From left: Hu Jinqiu, Shen Zijie and Zhao Yanhao, three basketball players from China, take part in the NBA's Basketball Without Borders Global Camp this week, an event that invited 39 players from 23 countries to minicamps in New York timed to coincide with the 2015 the NBA's All-Star Weekend. JACK FREIFELDER / CHINA DAILY

Some call it the most exciting week of the National Basketball Association's (NBA) season because of the hordes of celebrities it draws. That said, NBA All-Star Weekend is normally just a chance for the preeminent professional players to shine on some of basketball's brightest stages.

This year the league decided to give some prominent, young international players a chance to share in the experience, including three from China.

For the first time in the league's history, Basketball Without Borders (BWB), the NBA and International Basketball Federation's (FIBA) global basketball development program, hosted one of its global camps in the US.

The event, which ran from Feb 13-15 at Baruch College in downtown New York, invited 39 international players aged 16-to-18 from 23 countries to take part in a three-day minicamp, complete with strength and conditioning work, situational drill training and 5-on-5 scrimmages.

The campers also got the chance to attend the NBA All-Star weekend events at the Barclays Center in Brooklyn, New York and Madison Square Garden in Manhattan.

Some of the countries represented in the group included: Argentina, Australia, Brazil, Canada, China, Nigeria, Senegal, Serbia, South Africa and Spain.

NBA China CEO David Shoemaker said the BWB camps are part of the league's global effort to "really grow the game".

"There are three Chinese kids taking part, and we've got our staff from our basketball operations team in China over with them," Shoemaker told China Daily.

"Adam Silver has said he wants basketball to be the No 1 sport in the world, and the Basketball Without Borders program is key to that."

NBA Commissioner Adam Silver said the reward for the hard work of these young players is the opportunity to be a part of All-Star weekend.

"That advances the game," Silver said during a press conference. "The game is my focus and youth basketball is the future of this game."

[DATA PROVIDED]
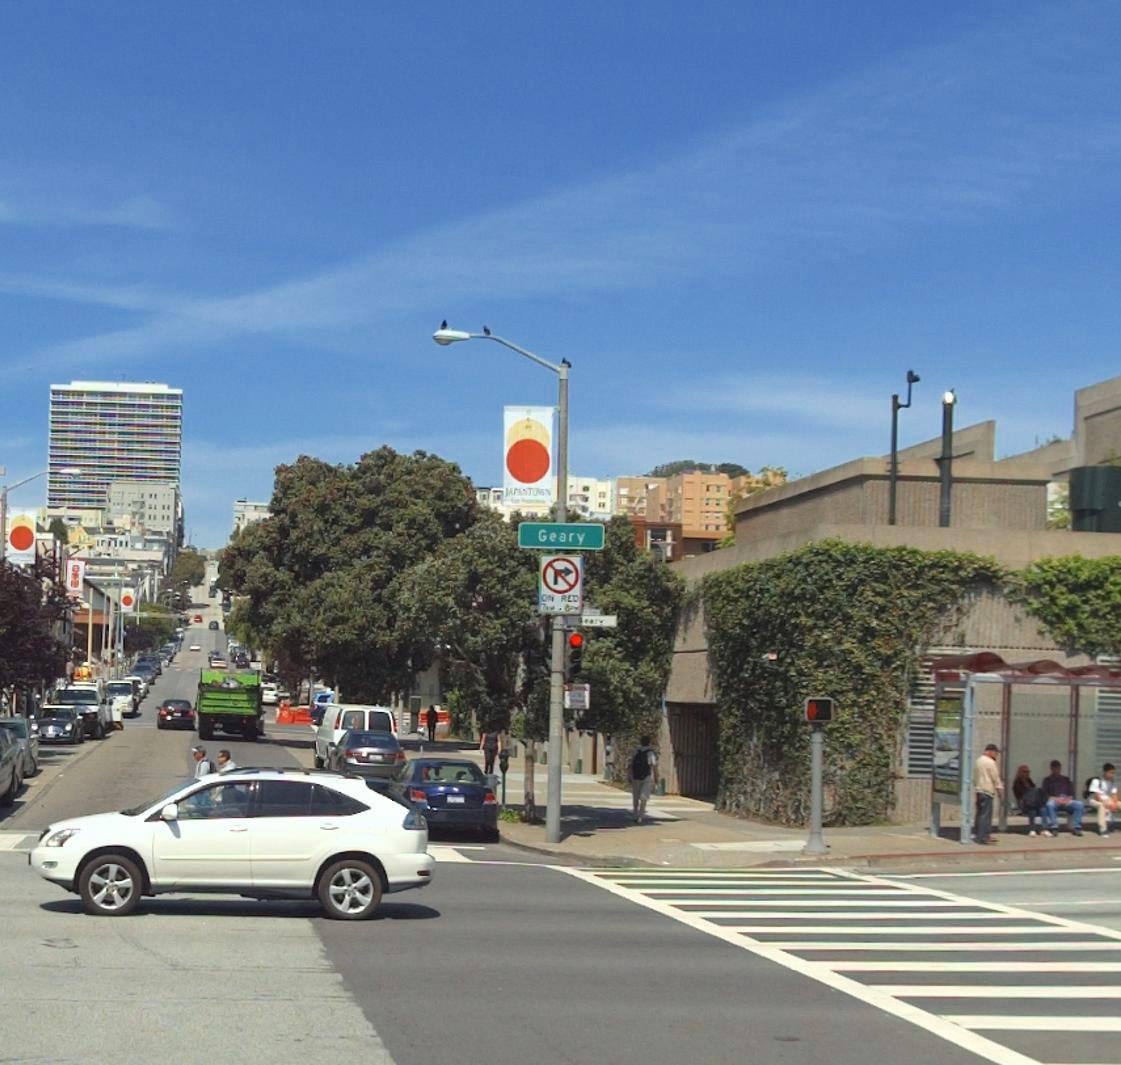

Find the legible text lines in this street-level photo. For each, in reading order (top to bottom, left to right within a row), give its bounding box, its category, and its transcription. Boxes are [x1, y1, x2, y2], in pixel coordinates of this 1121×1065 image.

[TASK REQUIREMENTS]
#1 Answer these questions from the article on the Basketball Without Borders camp:
(a) At which college was the minicamp held?
(b) What ages were the invited international players?
(c) At which two venues did the campers attend All-Star weekend events?
#2 Extend the article on the Basketball Without Borders camp past its last sentence.

[TASK-BY-TASK ANSWERS]
#1
(a) Baruch College in downtown New York.
(b) 16 to 18.
(c) The Barclays Center in Brooklyn and Madison Square Garden in Manhattan.

#2
"Those camps have taken place all over the world," Silver said. "When they go home, and other young players hear about this incredible experience, it just makes it that much more likely that other young great athletes will turn to basketball."

Several NBA players also took part in the BWB global camp event as coaches: including Danilo Gallinari of Italy (Denver Nuggets); Gorgui Dieng of Senegal (Minnesota Timberwolves); and Tiago Splitter of Brazil (defending NBA Champion San Antonio Spurs).

Splitter said some of the most vivid memories he has from a childhood in his hometown of Blumenau, Brazil involve going to pick-up basketball games with his father.

"We have players coming out of Brazil, but it’s improving," Splitter said. "The NBA is helping us now, so more people are going to watch basketball and that’s great. You’re never going to grow if you don’t have basketball in schools, and I think the US is a great model."

The first BWB event in the US was timed to coincide with the 2015 NBA All-Star Weekend, which gave the league a chance to link up the two endeavors. Going forward, the BWB Global Camp will be come an annual All-Star tradition, the NBA said in a press release.

The inaugural Basketball Without Borders (BWB) event took place in Europe back in July 2001. Since then, BWB has held 39 BWB camps across 22 cities in 19 countries, and the program has included more than 2,200 campers from 120 countries and territories around the world.

In that time, 33 players that came through a BWB camp ended up being drafted into the NBA.